Once the environment is set up YOU need to validate the following things:
- Trap injection to a constant rate (just enter the
sleep 1
command to the previous script inside the loop while, to generate 1 trap/sec. Leave the system operating 48 hours and evaluate the impact in the server. - Trap Storm. Evaluate the situation before, during and at the recovery if a trap storm takes place.
- Effects of the system on a huge trap table (more than 50 thounsand). This includes the effect of executing the DB maintenance.
Events
In a similar way as with the SNMP, evaluate Pandora FMS system events in two cases:
1. Normal range of event reception. This has been already tested in the data server, so in each status change, an event will be generated.

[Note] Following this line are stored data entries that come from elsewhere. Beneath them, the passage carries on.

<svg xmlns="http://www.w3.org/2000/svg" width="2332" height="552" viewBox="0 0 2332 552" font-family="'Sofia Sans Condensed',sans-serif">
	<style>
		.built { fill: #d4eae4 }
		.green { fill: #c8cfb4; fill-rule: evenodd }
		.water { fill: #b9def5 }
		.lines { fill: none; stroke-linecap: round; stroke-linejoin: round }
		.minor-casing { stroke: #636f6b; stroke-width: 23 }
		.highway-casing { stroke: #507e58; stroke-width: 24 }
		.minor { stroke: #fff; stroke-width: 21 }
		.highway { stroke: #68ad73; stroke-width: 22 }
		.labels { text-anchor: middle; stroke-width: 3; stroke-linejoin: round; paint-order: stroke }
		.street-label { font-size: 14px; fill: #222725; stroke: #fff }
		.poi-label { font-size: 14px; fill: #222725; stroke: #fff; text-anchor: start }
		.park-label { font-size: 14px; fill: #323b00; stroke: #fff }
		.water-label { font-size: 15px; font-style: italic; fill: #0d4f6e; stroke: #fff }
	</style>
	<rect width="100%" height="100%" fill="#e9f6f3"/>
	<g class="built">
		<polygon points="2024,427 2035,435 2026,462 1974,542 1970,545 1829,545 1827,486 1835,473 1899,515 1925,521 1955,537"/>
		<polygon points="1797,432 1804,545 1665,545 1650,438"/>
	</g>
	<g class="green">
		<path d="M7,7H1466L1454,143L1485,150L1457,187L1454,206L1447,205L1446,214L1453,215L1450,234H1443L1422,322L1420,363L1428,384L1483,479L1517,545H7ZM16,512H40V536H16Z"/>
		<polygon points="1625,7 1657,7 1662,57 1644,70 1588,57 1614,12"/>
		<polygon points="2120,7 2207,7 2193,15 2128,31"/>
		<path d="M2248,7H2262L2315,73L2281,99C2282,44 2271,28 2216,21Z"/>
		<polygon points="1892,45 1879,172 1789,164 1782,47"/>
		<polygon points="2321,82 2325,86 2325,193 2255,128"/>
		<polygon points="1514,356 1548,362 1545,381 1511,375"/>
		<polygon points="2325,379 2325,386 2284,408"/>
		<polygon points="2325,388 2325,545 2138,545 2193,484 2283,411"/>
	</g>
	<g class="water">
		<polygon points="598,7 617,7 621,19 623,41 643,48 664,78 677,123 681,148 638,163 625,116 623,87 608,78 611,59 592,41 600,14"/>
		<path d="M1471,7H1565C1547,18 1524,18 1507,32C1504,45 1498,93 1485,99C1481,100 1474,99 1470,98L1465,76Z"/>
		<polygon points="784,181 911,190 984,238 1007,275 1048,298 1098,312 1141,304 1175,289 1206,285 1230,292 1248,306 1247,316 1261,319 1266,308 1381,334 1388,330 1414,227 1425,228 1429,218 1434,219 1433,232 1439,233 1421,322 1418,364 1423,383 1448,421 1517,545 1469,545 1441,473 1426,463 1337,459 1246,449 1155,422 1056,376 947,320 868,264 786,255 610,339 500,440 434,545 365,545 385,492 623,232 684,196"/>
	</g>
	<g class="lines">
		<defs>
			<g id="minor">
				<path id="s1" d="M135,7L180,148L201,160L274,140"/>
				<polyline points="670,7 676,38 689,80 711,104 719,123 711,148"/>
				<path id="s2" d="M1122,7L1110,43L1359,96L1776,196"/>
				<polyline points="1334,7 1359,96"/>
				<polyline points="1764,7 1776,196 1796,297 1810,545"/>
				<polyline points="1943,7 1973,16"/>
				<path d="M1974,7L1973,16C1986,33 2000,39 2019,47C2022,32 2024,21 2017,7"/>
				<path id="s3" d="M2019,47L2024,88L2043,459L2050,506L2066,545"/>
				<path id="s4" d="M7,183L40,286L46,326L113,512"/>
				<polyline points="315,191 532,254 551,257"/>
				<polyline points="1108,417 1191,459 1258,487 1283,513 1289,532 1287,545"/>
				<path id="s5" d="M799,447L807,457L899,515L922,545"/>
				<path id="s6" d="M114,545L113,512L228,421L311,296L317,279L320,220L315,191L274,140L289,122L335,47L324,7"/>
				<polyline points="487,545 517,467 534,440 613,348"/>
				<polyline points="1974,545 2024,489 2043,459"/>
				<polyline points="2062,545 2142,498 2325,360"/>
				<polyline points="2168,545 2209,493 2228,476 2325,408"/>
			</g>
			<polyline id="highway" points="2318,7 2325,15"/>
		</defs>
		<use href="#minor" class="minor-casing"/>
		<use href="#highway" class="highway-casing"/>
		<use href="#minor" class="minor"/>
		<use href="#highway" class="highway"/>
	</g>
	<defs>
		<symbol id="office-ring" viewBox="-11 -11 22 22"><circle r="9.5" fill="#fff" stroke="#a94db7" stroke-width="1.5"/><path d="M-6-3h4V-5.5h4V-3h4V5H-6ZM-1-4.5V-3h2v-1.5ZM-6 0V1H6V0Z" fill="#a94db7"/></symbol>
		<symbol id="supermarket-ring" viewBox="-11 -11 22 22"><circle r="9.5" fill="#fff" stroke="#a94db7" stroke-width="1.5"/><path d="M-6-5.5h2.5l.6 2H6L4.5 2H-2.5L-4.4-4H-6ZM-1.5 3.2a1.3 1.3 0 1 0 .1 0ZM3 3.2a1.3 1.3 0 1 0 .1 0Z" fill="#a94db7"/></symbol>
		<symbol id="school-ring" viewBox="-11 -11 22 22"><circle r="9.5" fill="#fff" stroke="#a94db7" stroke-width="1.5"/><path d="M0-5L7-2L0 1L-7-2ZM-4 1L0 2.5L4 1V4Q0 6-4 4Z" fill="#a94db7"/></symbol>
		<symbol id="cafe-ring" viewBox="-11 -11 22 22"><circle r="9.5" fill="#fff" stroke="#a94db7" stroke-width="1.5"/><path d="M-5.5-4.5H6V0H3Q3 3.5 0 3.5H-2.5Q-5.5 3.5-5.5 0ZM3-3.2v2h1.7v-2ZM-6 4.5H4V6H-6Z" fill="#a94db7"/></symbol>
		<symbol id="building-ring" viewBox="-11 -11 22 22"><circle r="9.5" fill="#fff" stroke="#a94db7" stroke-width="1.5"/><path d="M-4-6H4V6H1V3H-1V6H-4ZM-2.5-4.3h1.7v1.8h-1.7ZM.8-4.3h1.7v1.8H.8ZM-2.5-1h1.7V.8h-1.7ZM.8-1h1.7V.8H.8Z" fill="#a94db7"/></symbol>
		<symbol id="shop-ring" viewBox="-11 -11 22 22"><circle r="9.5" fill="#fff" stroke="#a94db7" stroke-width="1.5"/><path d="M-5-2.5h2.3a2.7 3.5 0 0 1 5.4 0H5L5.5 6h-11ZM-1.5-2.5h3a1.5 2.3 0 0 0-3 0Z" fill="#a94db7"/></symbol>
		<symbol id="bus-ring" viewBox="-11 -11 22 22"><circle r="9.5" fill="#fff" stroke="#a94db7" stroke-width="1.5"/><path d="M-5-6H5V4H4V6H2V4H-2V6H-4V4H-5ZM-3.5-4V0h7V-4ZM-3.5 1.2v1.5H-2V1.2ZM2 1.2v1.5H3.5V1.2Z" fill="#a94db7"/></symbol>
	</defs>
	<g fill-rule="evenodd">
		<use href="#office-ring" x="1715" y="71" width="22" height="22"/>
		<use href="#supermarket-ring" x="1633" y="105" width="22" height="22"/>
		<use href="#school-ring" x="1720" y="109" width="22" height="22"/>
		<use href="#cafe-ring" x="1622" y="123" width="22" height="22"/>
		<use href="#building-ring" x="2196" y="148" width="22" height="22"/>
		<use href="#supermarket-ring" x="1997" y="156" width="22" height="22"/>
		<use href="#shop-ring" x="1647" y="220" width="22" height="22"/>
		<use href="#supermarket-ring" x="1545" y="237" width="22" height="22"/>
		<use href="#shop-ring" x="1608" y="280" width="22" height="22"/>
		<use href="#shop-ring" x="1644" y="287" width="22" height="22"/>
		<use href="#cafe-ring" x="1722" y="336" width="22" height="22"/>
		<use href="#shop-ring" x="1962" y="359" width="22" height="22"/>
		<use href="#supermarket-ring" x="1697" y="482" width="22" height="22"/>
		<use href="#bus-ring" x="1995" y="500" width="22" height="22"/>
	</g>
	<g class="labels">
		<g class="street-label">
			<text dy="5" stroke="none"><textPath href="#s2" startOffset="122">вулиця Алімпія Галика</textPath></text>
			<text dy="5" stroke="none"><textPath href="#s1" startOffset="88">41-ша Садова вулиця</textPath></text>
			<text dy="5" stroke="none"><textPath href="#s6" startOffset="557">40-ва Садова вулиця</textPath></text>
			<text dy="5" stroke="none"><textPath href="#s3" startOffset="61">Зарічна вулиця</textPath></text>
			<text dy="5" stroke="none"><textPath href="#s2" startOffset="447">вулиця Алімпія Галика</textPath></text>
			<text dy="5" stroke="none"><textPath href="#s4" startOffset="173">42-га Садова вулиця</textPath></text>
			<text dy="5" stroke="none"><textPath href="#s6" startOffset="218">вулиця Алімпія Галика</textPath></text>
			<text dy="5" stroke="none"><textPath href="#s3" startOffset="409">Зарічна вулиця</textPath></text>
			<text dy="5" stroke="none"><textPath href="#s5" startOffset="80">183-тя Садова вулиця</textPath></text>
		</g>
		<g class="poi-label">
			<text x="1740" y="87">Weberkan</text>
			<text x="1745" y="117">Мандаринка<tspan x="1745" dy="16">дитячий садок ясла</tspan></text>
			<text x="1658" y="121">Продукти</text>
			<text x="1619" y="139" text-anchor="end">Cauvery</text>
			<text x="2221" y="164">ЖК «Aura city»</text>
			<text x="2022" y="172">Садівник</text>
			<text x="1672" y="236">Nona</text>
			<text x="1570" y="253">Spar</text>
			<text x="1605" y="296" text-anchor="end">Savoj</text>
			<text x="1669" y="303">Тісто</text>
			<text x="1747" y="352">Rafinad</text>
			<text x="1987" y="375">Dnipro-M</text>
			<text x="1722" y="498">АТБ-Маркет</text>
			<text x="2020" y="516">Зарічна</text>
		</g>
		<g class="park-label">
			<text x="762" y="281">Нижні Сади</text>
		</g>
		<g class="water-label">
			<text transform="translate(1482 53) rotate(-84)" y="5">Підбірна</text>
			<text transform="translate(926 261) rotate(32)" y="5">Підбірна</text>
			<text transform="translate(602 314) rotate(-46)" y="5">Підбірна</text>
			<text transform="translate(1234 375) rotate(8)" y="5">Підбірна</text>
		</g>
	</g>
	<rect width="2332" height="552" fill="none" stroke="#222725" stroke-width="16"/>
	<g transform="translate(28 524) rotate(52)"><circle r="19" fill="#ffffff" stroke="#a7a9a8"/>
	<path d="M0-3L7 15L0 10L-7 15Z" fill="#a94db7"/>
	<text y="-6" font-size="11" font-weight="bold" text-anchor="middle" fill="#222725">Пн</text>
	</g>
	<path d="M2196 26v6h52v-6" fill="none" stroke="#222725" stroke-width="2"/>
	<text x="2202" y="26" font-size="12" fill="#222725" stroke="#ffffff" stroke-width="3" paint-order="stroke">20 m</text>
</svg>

2. Event generation Storm. To do this, force event generation through CLI. Using the following command (with a created “TestingGroup”):
/usr/share/pandora_server/util/pandora_manage.pl \ /etc/pandora/pandora_server.conf --create_event "Event test" system TestingGroup
This command, used un a loop as the one used to generate traps, can be used to generate dozens of events per second. It could be parallelized in one script with several instances to get a higher number of insertions. This will be useful to simulate the performance of the system if an event storm happens. That way we could check the system, before, during and after the event storm.
User Concurrency
For this use another server, independent from Pandora FMS, using the WEB monitoring feature. In a user session where you have to do the following tasks in a specific order, and see how long they take.
- Login in the console
- See events.
- Go to the group view.
- Go to the agent detail view.
- Visualize a report (in HTML). This report should contain a pair of graphs and a pair of modules with report type SUM or AVERAGE. The interval of each item should be of one week or five days.
- Display of a combined graph (24 hours).
- Report generation in PDF (another different report).
This test is done with at least three different users. This task could be parallelize to execute it every minute, so as if there are 5 tasks (each one with their user) you would be simulating the navigation of 5 simultaneous users.Once the environment is set up, you should consider this:
- The average speed of each module is relevant when it comes to identifying “bottle necks” relating to other parallel activities, such as the execution of the maintenance script, etc.
- The impact of CPU and memory will be measured in the server for each concurrent session.
- The impact of each user session simulated referred to the average time of the rest of sessions will be measured. This is, you should estimate how many seconds of delay adds each simultaneous extra session.